Thucy,
You want to impose your own cultural norms on everything in sight, about everything you care about, and then leave the rest of the small cultural details and traditions to traditional cultures. That's your idea of everybody getting along.
To answer your question,
" Can't we just work to strip the bad from the good, keep the Jewish/Muslim/Irish/Kuridsh identities and strip away the bad things that come with that?"
No, you can't, if the Muslim (for example) identities fundamentally require things about civil law. You're just redefining their identities after your own mold.
Of course, I'm an American and very proud of the American system that, to some degree (though not the degree often believed) requires just that.
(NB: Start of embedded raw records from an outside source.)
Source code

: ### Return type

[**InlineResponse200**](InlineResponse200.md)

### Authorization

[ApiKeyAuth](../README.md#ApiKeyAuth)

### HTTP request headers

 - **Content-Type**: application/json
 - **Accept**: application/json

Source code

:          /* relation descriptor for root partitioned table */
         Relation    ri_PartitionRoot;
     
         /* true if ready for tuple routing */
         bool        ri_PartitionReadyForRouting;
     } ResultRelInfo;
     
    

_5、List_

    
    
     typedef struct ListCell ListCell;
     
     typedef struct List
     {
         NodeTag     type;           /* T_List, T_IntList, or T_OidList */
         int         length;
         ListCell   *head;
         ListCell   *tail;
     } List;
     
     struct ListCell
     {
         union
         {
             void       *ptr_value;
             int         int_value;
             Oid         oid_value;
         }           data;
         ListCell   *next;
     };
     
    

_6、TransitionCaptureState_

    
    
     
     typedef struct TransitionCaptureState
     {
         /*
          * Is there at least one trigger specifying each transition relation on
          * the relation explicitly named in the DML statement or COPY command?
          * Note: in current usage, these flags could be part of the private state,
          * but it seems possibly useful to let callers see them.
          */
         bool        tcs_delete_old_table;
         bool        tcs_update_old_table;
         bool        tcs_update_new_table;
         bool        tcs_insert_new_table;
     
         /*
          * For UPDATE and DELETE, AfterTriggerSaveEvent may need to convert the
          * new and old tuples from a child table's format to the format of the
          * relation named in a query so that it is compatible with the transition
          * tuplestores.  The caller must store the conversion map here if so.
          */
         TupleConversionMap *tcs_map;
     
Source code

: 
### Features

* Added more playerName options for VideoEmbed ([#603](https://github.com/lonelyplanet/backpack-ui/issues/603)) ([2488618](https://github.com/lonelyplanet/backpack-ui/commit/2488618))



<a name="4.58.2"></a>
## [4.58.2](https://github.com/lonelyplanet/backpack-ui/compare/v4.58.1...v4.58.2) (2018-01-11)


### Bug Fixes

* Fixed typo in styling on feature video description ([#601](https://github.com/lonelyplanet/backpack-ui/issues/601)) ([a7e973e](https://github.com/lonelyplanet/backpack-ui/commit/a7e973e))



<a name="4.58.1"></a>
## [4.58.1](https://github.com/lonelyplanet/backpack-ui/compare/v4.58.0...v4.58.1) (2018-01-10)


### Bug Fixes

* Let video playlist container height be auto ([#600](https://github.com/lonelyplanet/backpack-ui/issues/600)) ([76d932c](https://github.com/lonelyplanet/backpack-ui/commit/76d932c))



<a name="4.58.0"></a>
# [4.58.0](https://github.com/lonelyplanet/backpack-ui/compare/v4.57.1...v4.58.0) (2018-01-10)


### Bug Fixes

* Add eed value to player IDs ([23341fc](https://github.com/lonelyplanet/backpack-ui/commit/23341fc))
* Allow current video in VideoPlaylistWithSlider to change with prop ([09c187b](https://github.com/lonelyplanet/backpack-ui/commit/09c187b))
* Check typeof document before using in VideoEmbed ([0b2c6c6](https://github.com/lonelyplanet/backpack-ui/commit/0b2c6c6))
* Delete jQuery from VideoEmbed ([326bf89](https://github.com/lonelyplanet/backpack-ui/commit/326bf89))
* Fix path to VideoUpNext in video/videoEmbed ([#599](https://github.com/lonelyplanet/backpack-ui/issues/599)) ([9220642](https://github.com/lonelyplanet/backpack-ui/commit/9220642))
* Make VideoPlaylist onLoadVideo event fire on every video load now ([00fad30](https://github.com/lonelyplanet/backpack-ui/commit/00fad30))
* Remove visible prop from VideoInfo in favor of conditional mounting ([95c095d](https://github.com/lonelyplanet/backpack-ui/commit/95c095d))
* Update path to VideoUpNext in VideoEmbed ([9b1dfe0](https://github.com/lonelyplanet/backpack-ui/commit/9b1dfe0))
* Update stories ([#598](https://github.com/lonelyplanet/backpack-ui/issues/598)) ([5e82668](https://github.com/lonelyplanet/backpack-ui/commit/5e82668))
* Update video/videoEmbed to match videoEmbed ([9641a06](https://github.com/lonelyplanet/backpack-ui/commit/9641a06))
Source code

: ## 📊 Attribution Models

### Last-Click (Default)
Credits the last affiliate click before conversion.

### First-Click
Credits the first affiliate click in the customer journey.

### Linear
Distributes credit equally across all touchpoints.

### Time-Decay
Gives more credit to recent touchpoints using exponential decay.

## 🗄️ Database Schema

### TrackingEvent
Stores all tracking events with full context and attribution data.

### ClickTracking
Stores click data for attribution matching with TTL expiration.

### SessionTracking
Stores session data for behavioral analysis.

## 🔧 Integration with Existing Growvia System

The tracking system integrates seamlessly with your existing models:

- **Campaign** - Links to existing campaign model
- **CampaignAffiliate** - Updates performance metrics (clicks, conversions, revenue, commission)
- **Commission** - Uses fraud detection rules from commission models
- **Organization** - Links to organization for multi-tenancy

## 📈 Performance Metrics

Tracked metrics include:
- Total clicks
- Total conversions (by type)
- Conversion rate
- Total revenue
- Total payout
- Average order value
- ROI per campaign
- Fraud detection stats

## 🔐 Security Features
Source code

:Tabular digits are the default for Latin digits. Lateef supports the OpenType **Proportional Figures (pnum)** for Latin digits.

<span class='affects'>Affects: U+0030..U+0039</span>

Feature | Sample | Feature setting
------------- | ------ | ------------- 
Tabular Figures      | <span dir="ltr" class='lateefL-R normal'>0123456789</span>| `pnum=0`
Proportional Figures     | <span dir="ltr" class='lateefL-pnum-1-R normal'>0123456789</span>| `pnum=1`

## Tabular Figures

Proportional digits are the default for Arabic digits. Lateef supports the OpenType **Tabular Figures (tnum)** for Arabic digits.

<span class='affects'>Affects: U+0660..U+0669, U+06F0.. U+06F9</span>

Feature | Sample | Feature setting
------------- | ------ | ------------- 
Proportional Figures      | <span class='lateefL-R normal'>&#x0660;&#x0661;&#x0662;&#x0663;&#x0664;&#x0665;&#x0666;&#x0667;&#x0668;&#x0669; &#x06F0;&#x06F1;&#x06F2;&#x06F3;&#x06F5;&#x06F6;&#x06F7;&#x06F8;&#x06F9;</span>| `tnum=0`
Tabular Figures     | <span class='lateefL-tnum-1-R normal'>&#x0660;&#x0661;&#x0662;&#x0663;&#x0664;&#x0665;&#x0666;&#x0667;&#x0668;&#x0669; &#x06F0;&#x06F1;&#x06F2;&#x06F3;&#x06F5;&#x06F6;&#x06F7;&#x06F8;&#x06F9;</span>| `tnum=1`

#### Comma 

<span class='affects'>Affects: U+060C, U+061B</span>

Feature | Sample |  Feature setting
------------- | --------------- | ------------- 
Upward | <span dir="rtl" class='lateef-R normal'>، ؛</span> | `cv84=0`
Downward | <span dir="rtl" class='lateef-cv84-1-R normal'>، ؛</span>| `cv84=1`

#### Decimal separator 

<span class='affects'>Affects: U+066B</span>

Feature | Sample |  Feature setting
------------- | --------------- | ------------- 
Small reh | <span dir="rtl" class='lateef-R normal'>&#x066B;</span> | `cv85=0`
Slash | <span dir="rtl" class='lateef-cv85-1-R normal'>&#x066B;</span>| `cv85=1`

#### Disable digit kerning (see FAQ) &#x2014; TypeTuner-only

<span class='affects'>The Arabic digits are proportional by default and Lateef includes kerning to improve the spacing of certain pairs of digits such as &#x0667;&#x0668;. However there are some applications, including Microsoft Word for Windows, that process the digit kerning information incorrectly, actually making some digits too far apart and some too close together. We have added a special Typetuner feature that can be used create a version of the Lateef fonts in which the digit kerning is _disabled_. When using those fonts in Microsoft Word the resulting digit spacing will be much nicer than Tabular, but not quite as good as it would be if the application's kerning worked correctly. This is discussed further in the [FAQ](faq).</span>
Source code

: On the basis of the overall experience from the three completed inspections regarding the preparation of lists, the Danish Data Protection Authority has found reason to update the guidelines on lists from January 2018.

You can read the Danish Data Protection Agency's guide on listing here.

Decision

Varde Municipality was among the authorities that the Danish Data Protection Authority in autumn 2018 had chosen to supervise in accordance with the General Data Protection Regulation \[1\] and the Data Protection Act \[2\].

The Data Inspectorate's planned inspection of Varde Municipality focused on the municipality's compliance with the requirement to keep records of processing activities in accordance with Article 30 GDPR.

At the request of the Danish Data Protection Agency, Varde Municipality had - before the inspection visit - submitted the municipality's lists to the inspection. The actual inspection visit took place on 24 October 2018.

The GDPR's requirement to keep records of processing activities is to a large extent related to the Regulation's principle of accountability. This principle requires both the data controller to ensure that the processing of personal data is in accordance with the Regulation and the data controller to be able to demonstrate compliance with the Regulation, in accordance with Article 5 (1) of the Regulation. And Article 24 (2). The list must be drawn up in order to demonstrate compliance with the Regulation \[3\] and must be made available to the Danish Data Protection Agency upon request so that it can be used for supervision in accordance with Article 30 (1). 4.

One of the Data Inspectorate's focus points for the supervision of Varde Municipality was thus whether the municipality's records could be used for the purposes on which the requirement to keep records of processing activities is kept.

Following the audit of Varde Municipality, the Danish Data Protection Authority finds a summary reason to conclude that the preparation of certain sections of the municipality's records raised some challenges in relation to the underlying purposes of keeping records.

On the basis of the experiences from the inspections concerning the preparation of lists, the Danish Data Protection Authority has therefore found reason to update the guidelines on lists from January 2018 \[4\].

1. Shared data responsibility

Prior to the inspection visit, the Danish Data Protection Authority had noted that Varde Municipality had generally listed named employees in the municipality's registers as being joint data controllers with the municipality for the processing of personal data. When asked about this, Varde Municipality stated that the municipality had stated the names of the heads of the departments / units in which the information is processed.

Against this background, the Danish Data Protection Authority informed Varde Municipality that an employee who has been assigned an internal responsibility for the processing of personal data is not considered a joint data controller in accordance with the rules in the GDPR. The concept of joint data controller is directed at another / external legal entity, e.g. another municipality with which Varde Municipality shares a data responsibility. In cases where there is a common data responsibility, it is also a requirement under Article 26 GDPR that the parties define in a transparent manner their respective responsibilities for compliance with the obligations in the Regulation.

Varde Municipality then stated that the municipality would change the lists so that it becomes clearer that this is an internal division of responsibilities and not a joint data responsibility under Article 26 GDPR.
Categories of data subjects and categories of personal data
But I don't pretend that it's consistent with the ideals that some other cultures are based on, and that there isn't a substantial cultural change being asked when I say that somebody coming here has to accept it.
That is, that tolerance and multi-culturalism is itself a *cultural* norm, not some neutral backdrop; and so, to the extent all those Texan immigrants you celebrate are abiding by it, and to the extent they're from places where it doesn't exist, to that extent their culture is more Texan and less their old culture.
"Do you also disagree with the concept of liberal secular democracy?"
As you would probably define it, yes. It inevitably ends up radically privileging uniformity and (substantive) secularism, to the disadvantage of all other cultural values.
I'm all for tolerance, though, and -- as you might suppose from my answer -- there are some definitions of the term that I would be fine with.